The conference may add four schools.
The Big 12 Conference, a group of ten colleges and universities that will soon see its membership dropping to eight schools, may be springing back to a 12-member conference. Brigham Young University, the University of Houston, the University of Central Florida and the University of Cincinnati want to join the group which is seeing the University of Texas and the University of Oklahoma exiting for the Southeastern Conference. Big-time college sports still tries to sell amateurism but it’s a huge business worth billions of dollars. College and university presidents and chancellors may sprout something about how student-athletes can get an education but at the end of the day, those presidents and chancellors and the board of trustees care about more money and win and loss records. More than likely none of the leaders at three of the four schools jumping into the Big 12 care about joining a business based in Irving, Texas. There could be groups at those schools who will be involved in protesting changes in voting and abortion laws in Texas but the poohbahs of sport look at the bottom line. It will be easier for three of those schools to get into the college football playoffs being affiliated with the Big 12 than the American Athletic Conference. BYU was an independent school. The Big 12 will survive.

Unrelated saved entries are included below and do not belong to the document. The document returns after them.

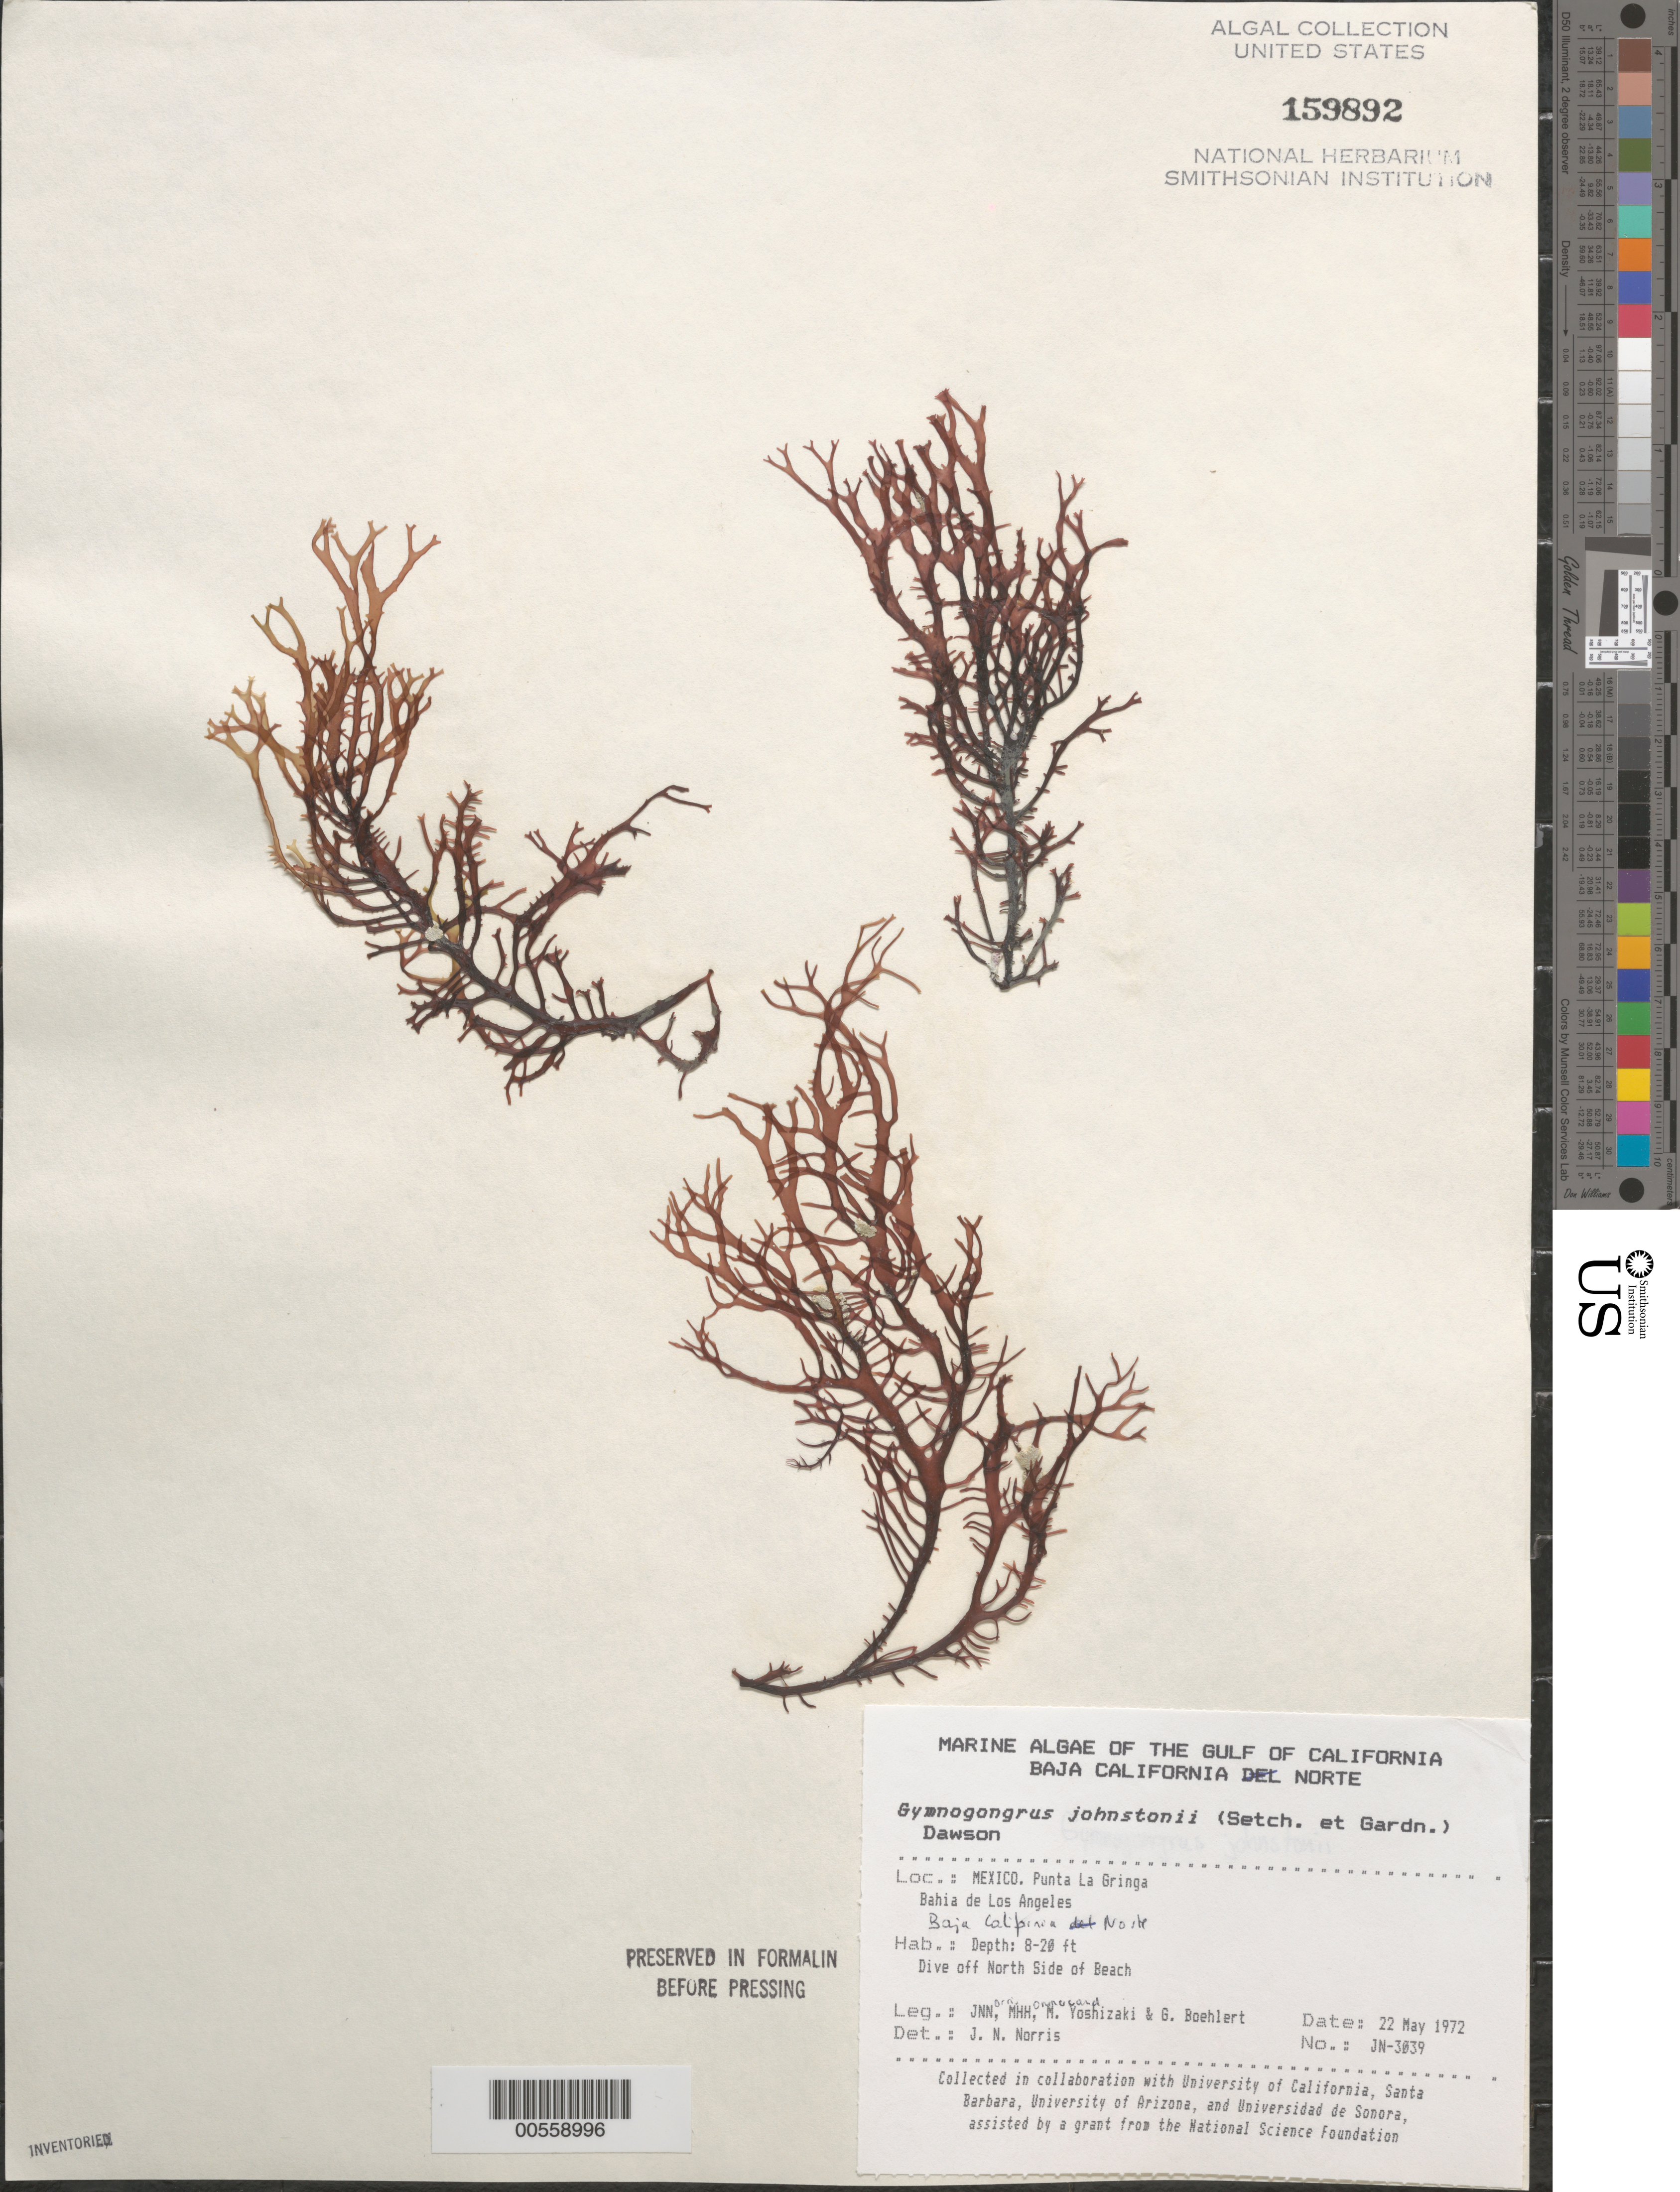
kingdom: Plantae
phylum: Rhodophyta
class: Florideophyceae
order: Gigartinales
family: Phyllophoraceae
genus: Gymnogongrus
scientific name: Gymnogongrus johnstonii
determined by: Norris, James N.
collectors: J. N. Norris, M. H. Hommersand, M. Yoshizaki & G. Boehlert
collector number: JN-3039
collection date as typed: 22 May 1972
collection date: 1972-05-22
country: Mexico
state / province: Baja California Norte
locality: Punta La Gringa, Bahia de los Angeles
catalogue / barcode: US 159892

Where does the American Athletic Conference go from here? That is a good question but college conferences come and go. The Big East went into the football business in 1991 but the conference began losing school in 2005 and was out of the football business by 2012. The American Athletic Conference was formed with What was left of the Big East football playing schools. Television calls a lot of the shots in college sports even though the TV executives would publicly deny that. Meanwhile, the Big 12 survives.